I’m not talking about the plumbing in your home, this is a great way of noticing whether you, or people around you give you that warm, fuzzy feeling, or suck the life from your soul.
You’ll know you’re experiencing a drain, if you dread picking up the phone to that person because they always talk about themselves in conversations, without being that interested in what you have to say, they share problems without considering solutions or ways forward, they stay in negativity and cloud you with it too and generally you find yourself unhappy in their company, or drained as a result.
Think about yourself for a moment. You’re probably a radiator if people comment that they feel energised around you, or that you lift their spirits. Of course they might have problems that they need support with from time to time, but generally they are a good person who gives as well as receives. Being with a radiator is a positive, life-enhancing experience. This could also apply to situations you find yourself in, or whilst completing certain activities.
What do you think your friends, family or work colleagues would say about you?

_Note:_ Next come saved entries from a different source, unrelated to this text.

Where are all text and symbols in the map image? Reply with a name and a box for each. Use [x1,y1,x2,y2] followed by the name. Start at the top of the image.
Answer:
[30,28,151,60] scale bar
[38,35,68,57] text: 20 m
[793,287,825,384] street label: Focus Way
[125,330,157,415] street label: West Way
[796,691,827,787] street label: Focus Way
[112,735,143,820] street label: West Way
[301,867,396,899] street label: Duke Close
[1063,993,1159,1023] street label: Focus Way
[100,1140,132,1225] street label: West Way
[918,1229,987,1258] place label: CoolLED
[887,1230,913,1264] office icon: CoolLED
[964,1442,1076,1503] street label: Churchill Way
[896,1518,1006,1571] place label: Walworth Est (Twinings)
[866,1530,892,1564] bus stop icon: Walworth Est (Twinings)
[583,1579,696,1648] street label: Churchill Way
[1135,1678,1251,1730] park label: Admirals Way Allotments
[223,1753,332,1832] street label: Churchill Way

So now you know what I’m talking about, here are 5 ways to handle drains and manage your own energy.
- Know what drains you, and what sustains you; if you aren’t already aware of who or what drains you, start here. Without that knowledge you won’t be able to protect yourself, so get noticing who you hang out with that makes you feel great, and who doesn’t.

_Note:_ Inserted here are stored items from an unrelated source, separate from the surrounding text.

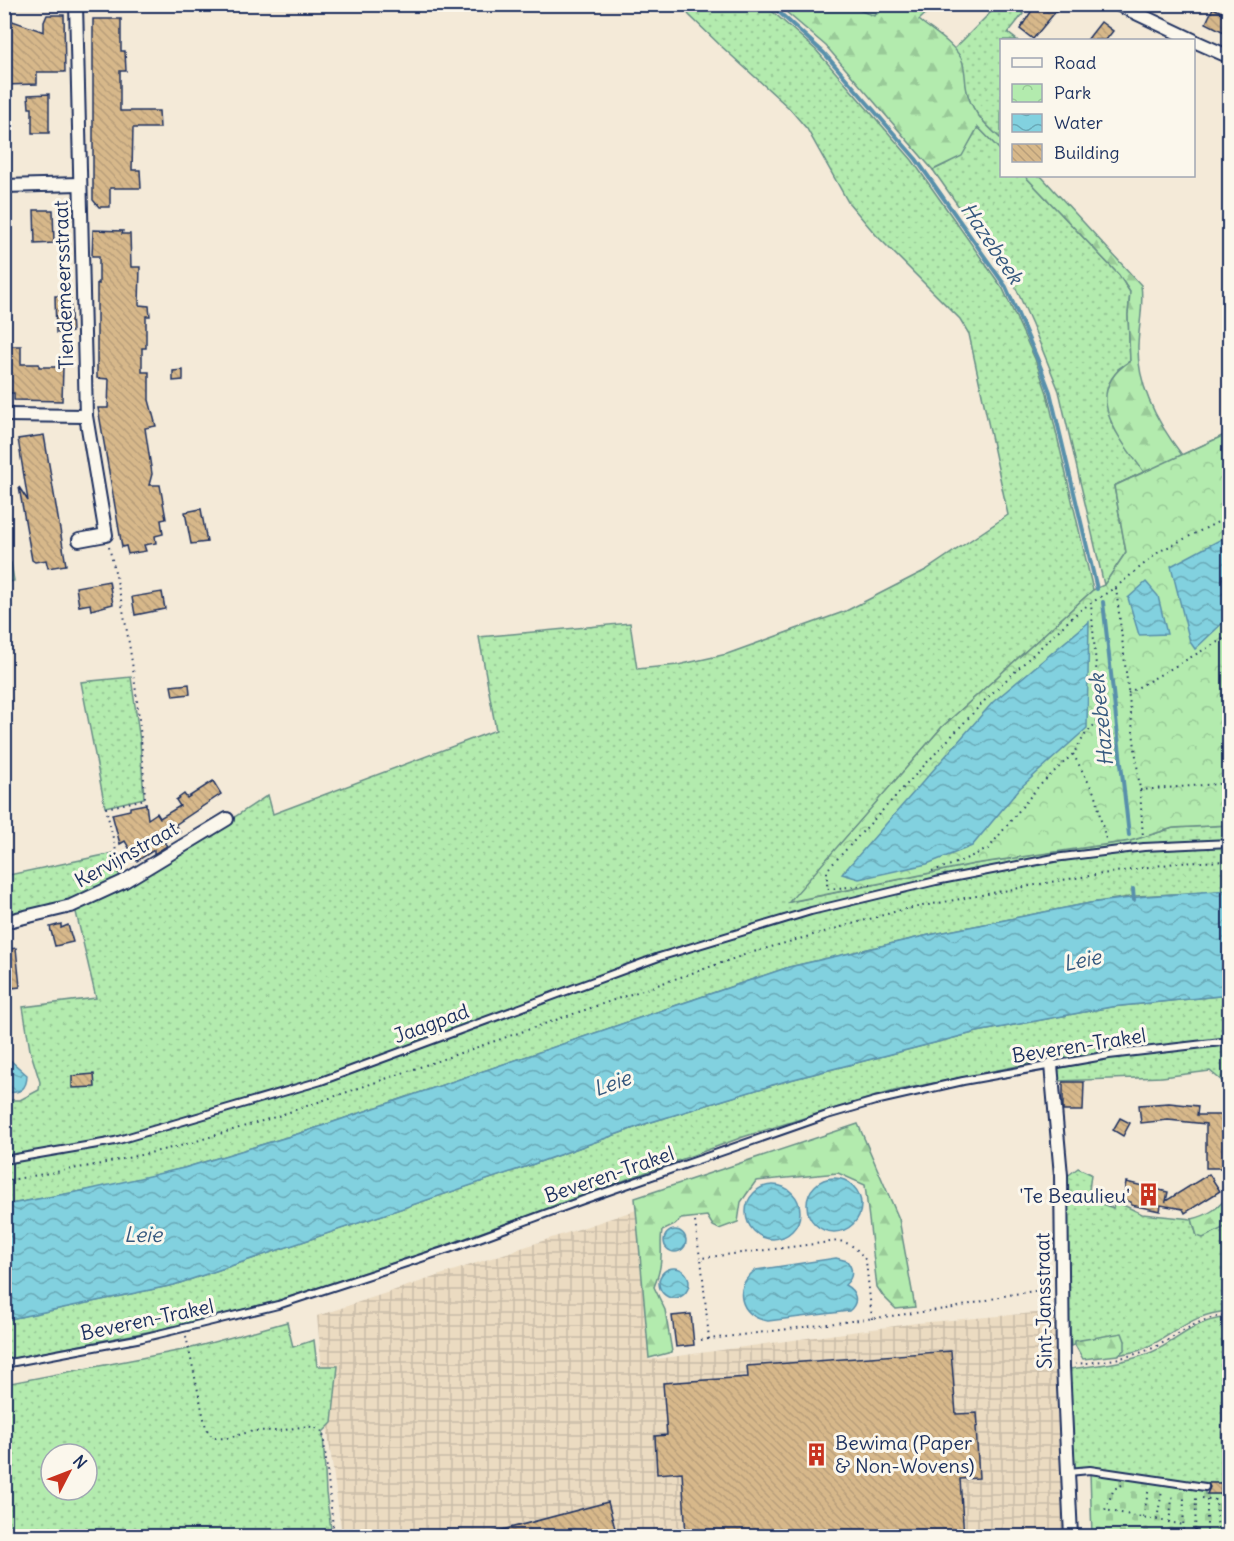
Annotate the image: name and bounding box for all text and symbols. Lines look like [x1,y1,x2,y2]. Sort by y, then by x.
legend [1000,39,1195,177]
text: Road [1054,51,1097,74]
text: Park [1054,81,1091,104]
text: Water [1054,111,1104,134]
text: Building [1054,141,1119,164]
water label: Hazebeek [955,197,1030,290]
street label: Tiendemeersstraat [48,200,78,370]
water label: Hazebeek [1083,671,1119,768]
street label: Kervijnstraat [70,815,182,893]
water label: Leie [1061,942,1105,977]
street label: Jaagpad [390,998,472,1048]
street label: Beveren-Trakel [1010,1022,1148,1068]
water label: Leie [589,1063,636,1102]
street label: Beveren-Trakel [541,1140,677,1208]
building icon: 'Te Beaulieu' [1135,1182,1161,1208]
place label: 'Te Beaulieu' [1020,1183,1130,1208]
water label: Leie [124,1221,164,1248]
street label: Sint-Jansstraat [1029,1232,1057,1369]
street label: Beveren-Trakel [78,1293,216,1345]
place label: Bewima (Paper & Non-Wovens) [835,1430,975,1478]
building icon: Bewima (Paper & Non-Wovens) [804,1441,830,1467]
north arrow [39,1442,99,1502]
text: N [69,1451,91,1473]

- Prepare yourself! You won’t always be able to completely avoid the person or situation, so help yourself out by being mentally and physically prepared. Use your affirmations, visualise a protective cloak around you to maintain your own energy balance and as much as possible, give yourself a breather, during or after (even if its sneaking off to the loo more frequently!). Think of them like the midday sun; limit your exposure and wear protection!
- Make sure you’re looking after yourself with plenty of fresh air, well hydrated and grounded. If you are, you’re more likely to remain resilient and sustain yourself better. Where are you at your best? Which environments do you thrive in – where is your happy place?
- Remain with gratitude. I know its difficult sometimes, but honestly, reconnecting with what you feel grateful for (including the tricky stuff/people), really does help you to view life through a more positive lens. Start with acknowledging 3 good things from your day and practice this daily.
- Take steps to recharge at every available opportunity. Make sure you’re well rested, if the choice is between an extra episode on Netflix or an extra hours sleep – choose wisely! In amongst everything that you’re doing for everyone else, take time for you. 5 minutes is better than nothing and everyone can manage 5 minutes! If you need to, go for a walk around the block, sit in the car or lock yourself away!
If you’re reading this and thinking, “ah, but she doesn’t know about MY life and how hectic it can be”, then remember you don’t have to do all of these things, but you know, sometimes the easiest things to do are the easiest to de-prioritise, so this is your chance to focus on you!